Anyway, a bunch of people called me one day to tell me that there was a cool dog program on TV about people taking rescue dogs and turning them into real working dogs within 6 weeks or some such deadline. (Don't know why people called me about this one when no one calls to tell me that agility is on. I blame others for not taking responsibility for my TV watching. After all, everyone KNOWS I have no idea what's on TV. But that's another matter.) Anyhow, what I got out of the whole program was this:
A sheep rancher was training a Beardie (Bearded Collie) to behave himself. When she first took him out on leash and he lunged ahead of her, she just brought him back beside her, stepped on his leash until he lay down, told him that good sheepdogs follow their handlers, praised him, and finally released him. We saw her do that exactly once. Then, next thing we see, they're walking around the ranch and he's bouncing left and right, off leash, but BEHIND her the entire time.
Wow, I said to myself, myself being the only one listening at the moment. How did she do that? That's what *I* need for Tika.
Eventually becoming bold (it sometimes takes me a while to get started), I started taking just Tika out on leash and, every time she passed the plane of my body, I pulled her behind me and stepped on the leash to get her to lie down. In the past, I had tried telling her to lie down when she was forging and yanking, but that put me in the awkward position of praising her for obeying when it was supposed to be a consequence of behaving badly. So, no command, just the downward pressure on the leash.

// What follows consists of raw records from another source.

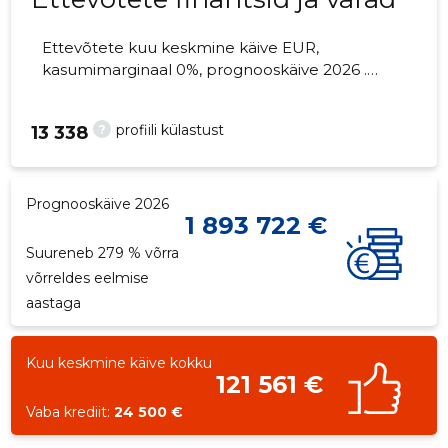
Ettevõtete kuu keskmine käive EUR,
kasumimarginaal 0%, prognooskäive 2026 .
Kinnisvara seisuga...
?
profiili külastust
13 338
Prognooskäive 2026
1 893 722 €
Suureneb 279 % võrra
võrreldes eelmise
aastaga
Kuu keskmine käive kokku
121 561 €
Vaba krediit:
24 500 €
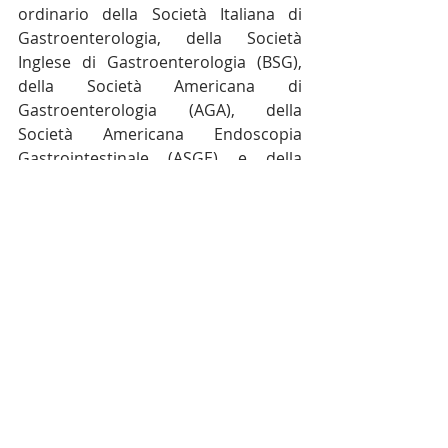
ordinario della Società Italiana di 
Gastroenterologia, della Società 
Inglese di Gastroenterologia (BSG), 
della Società Americana di 
Gastroenterologia (AGA), della 
Società Americana Endoscopia 
Gastrointestinale (ASGE) e della 
Società Italiana di Medicina Interna 
(SIMI). L’attività di ricerca ha 
riguardato in particolare la patologia 
H. pylori relata. Ha pubblicato articoli 
in extenso sulle maggiori riviste di 
Medicina Interna (Lancet, JAMA, Ann 
Intern Med, Br Med J), di 
Gastroenterologia 
(Gastroenterology, Gut, Am J 
Gastroenterol). I lavori pubblicati su 
riviste indexate ammontano a 217. 
L’impact factor cumulativo è pari a 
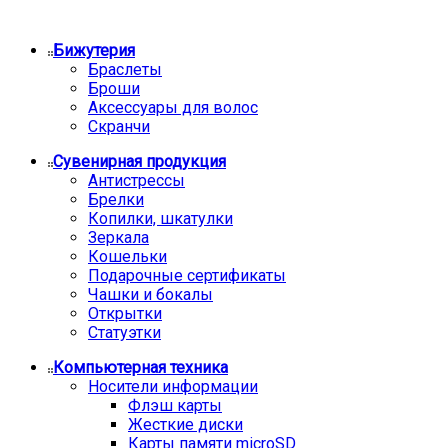
Бижутерия
Браслеты
Броши
Аксессуары для волос
Скранчи
Сувенирная продукция
Антистрессы
Брелки
Копилки, шкатулки
Зеркала
Кошельки
Подарочные сертификаты
Чашки и бокалы
Открытки
Статуэтки
Компьютерная техника
Носители информации
Флэш карты
Жесткие диски
Карты памяти microSD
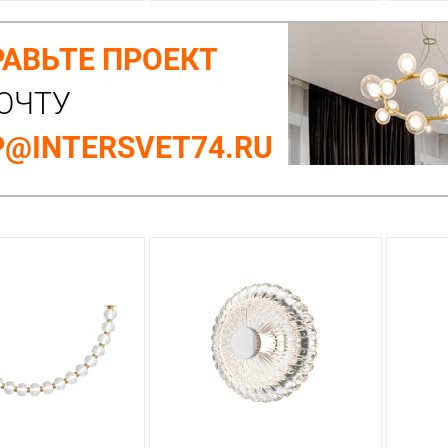
АВЬТЕ ПРОЕКТ
ОЧТУ
@INTERSVET74.RU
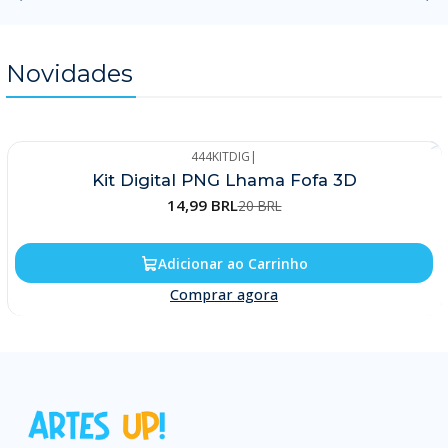
Novidades
444KITDIG
|
-25%
Kit Digital PNG Lhama Fofa 3D
14,99 BRL
20 BRL
Adicionar ao Carrinho
Comprar agora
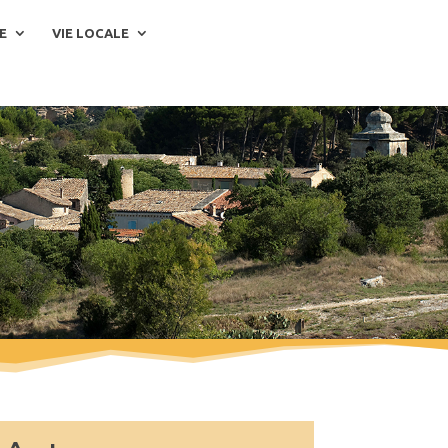
E
VIE LOCALE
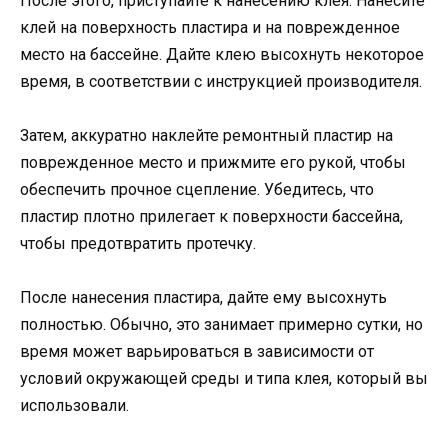
После этого, приступайте к нанесению клея. Нанесите
клей на поверхность пластира и на поврежденное
место на бассейне. Дайте клею высохнуть некоторое
время, в соответствии с инструкцией производителя.
Затем, аккуратно наклейте ремонтный пластир на
поврежденное место и прижмите его рукой, чтобы
обеспечить прочное сцепление. Убедитесь, что
пластир плотно прилегает к поверхности бассейна,
чтобы предотвратить протечку.
После нанесения пластира, дайте ему высохнуть
полностью. Обычно, это занимает примерно сутки, но
время может варьироваться в зависимости от
условий окружающей среды и типа клея, который вы
использовали.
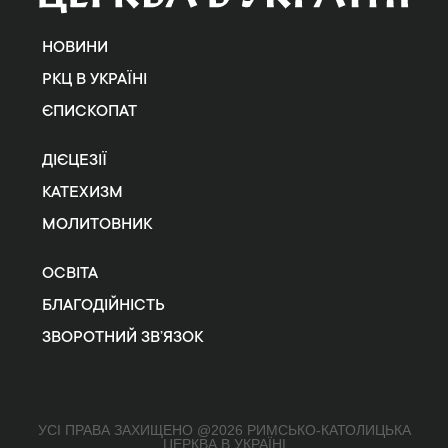
НОВИНИ
РКЦ В УКРАЇНІ
ЄПИСКОПАТ
ДІЄЦЕЗІЇ
КАТЕХИЗМ
МОЛИТОВНИК
ОСВІТА
БЛАГОДІЙНІСТЬ
ЗВОРОТНИЙ ЗВ’ЯЗОК
УСІ ПРАВА ЗАХИЩЕНО @2026 РИМСЬКО-КАТОЛИЦЬКА
ЦЕРКВА В УКРАЇНІ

OK, now YOU try getting your foot onto the leash while there's an active dog attached to it, and then pull it so that the dog is lying down. This requires coordination, timing, various assets like that of which I'm not always in great supply. But, behold chillens, it seemed to have an effect! Within a day or two of starting this, she'd be walking calmly at my side for many steps rather than the half dozen max that I think I've ever gotten with other methods. Now, we have to restart every time we go out, but it comes back quicker each time. However, when I have her AND the other dogs on leash, it goes completely to pot.
So today I realized that I have to bite the dog bullet--I took her out with the other dogs and vowed to practice the lie-down thing. Discovered quickly that I couldn't do the step-on thing at all with the other dogs in tow, so I resorted to grabbing her gentle leader right below her chin and leaning down to get her to the ground. Not excellent for back, knees, or shoulder. But, by yiminy, by the end of the walk, the other dogs were a little confused, stunned, and disoriented, but Tika was walking mostly nicely at my side most of the time.
This just might work. I just need to practice it ALL THE TIME. Hate when that happens.